In November 1811, a shipment of greatcoats failed to arrive at the remote British garrison on St. Joseph Island. With winter closing in, the fort's storekeeper John Askin Jr. improvised: he cut up thick Hudson's Bay Company blankets and asked his wife and a group of Métis women to sew them into coats. Forty woolen garments were produced for the shivering soldiers. The following winter, more were made for troops at Fort Mackinac. The soldiers called them Mackinaw coats, and the name stuck. Two centuries later, the Mackinaw remains an icon of cold-weather clothing, but few people know it was born out of desperation on this island in northwestern Lake Huron.
The Ojibwe knew this island as Anipich, meaning 'place of the hardwood trees,' and the dense maples that earned that name still define St. Joseph Island today. At roughly 365 square kilometers, it is the third largest island in the Great Lakes, trailing only Manitoulin and Isle Royale. The island sits at the mouth of the St. Marys River where Lake Superior's waters pour toward Lake Huron, a position that made it a strategic midway point for French explorers, Jesuit missionaries, and fur traders traveling between Quebec and the upper lakes. The first European believed to have seen the island was Etienne Brule, whose 1621 voyage took him along the north channel of Lake Huron. By the 1740s, Jesuit missionaries had named it Saint Joseph, and a 1735 French map appears to be the first to record 'Isle St. Joseph.'
When the Jay Treaty forced Britain to surrender Fort Mackinac to the Americans in 1796, officials chose St. Joseph Island as the site for a replacement garrison. Lieutenant Governor John Graves Simcoe argued that maintaining a presence on Lake Huron was essential for relations with First Nations peoples, whose support was critical to defending British North America. The fort was built on the island's southeastern corner, and settlers followed the garrison. But conditions were brutal. The commandant complained that every building leaked in rain and snow. Soldiers deserted, some recovered frozen to death or needing amputations. Fort storekeeper John Askin Jr. described the Ojibwe trading situation in a 1808 letter: the entire hunt of 120 men over several months had produced just five beaver skins, twenty martens, and eight fox skins. When the War of 1812 began, this struggling outpost launched the surprise attack on Mackinac that became Britain's first victory in the conflict.

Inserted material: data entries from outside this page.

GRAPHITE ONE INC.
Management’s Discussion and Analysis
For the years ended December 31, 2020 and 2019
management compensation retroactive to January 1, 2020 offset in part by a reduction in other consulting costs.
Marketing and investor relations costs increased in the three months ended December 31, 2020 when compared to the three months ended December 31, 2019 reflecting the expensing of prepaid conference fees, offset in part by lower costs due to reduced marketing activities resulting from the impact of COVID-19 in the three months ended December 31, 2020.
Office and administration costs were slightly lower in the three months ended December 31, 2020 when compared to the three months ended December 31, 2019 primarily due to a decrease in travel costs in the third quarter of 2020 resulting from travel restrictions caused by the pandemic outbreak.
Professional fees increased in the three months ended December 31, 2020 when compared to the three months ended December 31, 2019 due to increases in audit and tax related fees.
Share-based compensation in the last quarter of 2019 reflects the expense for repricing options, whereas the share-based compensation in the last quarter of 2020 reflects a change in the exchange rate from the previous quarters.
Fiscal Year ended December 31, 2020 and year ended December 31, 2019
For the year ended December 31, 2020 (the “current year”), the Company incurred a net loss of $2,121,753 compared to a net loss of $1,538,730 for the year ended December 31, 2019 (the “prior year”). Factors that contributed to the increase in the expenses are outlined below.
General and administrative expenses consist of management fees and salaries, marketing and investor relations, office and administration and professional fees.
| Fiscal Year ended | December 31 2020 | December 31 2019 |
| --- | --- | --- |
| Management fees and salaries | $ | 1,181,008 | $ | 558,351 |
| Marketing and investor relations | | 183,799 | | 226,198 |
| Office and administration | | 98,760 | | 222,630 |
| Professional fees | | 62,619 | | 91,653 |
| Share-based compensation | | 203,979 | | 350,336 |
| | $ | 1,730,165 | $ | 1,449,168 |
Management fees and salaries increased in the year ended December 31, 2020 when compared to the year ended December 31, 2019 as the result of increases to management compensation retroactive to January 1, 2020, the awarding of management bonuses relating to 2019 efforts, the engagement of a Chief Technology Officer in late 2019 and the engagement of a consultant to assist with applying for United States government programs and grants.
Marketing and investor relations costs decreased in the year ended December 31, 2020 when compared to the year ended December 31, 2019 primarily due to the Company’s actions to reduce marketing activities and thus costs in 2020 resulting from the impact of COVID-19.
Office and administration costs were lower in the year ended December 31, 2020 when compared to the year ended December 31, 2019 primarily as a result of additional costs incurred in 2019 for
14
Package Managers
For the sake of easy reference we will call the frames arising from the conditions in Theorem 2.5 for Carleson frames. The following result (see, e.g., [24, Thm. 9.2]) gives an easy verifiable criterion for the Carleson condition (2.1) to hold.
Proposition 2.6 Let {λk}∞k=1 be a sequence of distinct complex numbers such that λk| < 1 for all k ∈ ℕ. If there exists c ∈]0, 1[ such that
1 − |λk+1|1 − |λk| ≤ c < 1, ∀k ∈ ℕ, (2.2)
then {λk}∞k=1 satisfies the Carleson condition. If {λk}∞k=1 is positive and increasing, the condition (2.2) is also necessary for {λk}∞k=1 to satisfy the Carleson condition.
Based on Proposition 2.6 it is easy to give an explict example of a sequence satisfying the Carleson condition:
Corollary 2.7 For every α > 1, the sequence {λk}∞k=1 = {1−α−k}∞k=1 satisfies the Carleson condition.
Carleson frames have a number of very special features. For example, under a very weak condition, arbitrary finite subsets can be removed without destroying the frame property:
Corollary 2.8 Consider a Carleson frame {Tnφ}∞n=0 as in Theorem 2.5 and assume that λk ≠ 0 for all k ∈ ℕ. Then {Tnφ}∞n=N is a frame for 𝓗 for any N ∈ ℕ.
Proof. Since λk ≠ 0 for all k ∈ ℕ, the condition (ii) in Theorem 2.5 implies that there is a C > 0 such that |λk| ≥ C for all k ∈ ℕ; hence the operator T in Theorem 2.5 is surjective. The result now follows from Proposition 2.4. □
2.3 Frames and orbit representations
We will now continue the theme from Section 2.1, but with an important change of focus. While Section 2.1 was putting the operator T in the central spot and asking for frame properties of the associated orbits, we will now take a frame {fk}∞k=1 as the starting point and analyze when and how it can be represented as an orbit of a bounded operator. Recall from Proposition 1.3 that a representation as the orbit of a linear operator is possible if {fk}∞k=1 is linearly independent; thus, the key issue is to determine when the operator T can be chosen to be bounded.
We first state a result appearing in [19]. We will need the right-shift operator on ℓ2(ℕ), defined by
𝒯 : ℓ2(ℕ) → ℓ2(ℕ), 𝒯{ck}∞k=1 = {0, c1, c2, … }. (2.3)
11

After the war, St. Joseph Island lay virtually uninhabited until Major William Kingdom Rains purchased over 2,200 hectares in 1834 to establish a colony he named Milford Haven, after a seaside resort near his Welsh hometown. The colony struggled, but settlement picked up when the Free Grants and Homestead Act of 1868 drew farmers from southern Ontario with the promise of 200 acres per household. John Richards founded Richards Landing in 1876, and John Marks established what became Hilton Beach two years later. The sugar maples that blanketed the island supported what grew into Ontario's largest maple syrup industry, with nearly 30 producers now generating 18 percent of the province's output. In 1900, Chicago merchant Edward H. Pitkin purchased nearby Sapper Island and hired his neighbor Frank Lloyd Wright, then a young architect, to design a cottage. Completed in 1902, the 130-square-meter Pitkin Cottage is the only surviving building Wright designed in Canada.
Until 1972, the only way to reach St. Joseph Island was by water. Cable ferries connected the island to the mainland starting in 1919, and a government diesel ferry called the St. Joseph Islander ran from Humbug Point beginning in 1953. When the bridge was finally built, it was named in 1994 for Bernt Gilbertson, an island resident and member of provincial parliament who had long petitioned for its construction. Today, Ontario Highway 548 loops 70 kilometers around the island, making it a popular cycling route. The permanent population has reached a historic high of 2,320 residents, though summer cottagers swell that number to as many as 10,000. Fort St. Joseph's ruins are now a National Historic Site administered by Parks Canada, where occasional archaeological digs still turn up artifacts. The St. Joseph Island Museum preserves buildings spanning two centuries, including a log school from 1877 and the original Kentvale general store. Every April, the island's maple syrup festival draws thousands, keeping alive a tradition rooted in the same hardwood forests the Ojibwe named this place for.
St. Joseph Island (46.22N, -83.95W) is a large island clearly visible in northwestern Lake Huron at the mouth of the St. Marys River. The island is connected to the Ontario mainland by the Bernt Gilbertson Bridge at its northern end. Nearest airports: Sault Ste. Marie Airport (CYAM) approximately 25 nm northwest, and St. Joseph Island Airport (private turf strip) on the island itself. Fort St. Joseph National Historic Site is at the island's southern tip. The shipping channel between St. Joseph and Neebish Island (Michigan) to the west carries large freighter traffic. Best viewed at 3,000-5,000 ft AGL to appreciate the island's full scale and its position at the Great Lakes crossroads.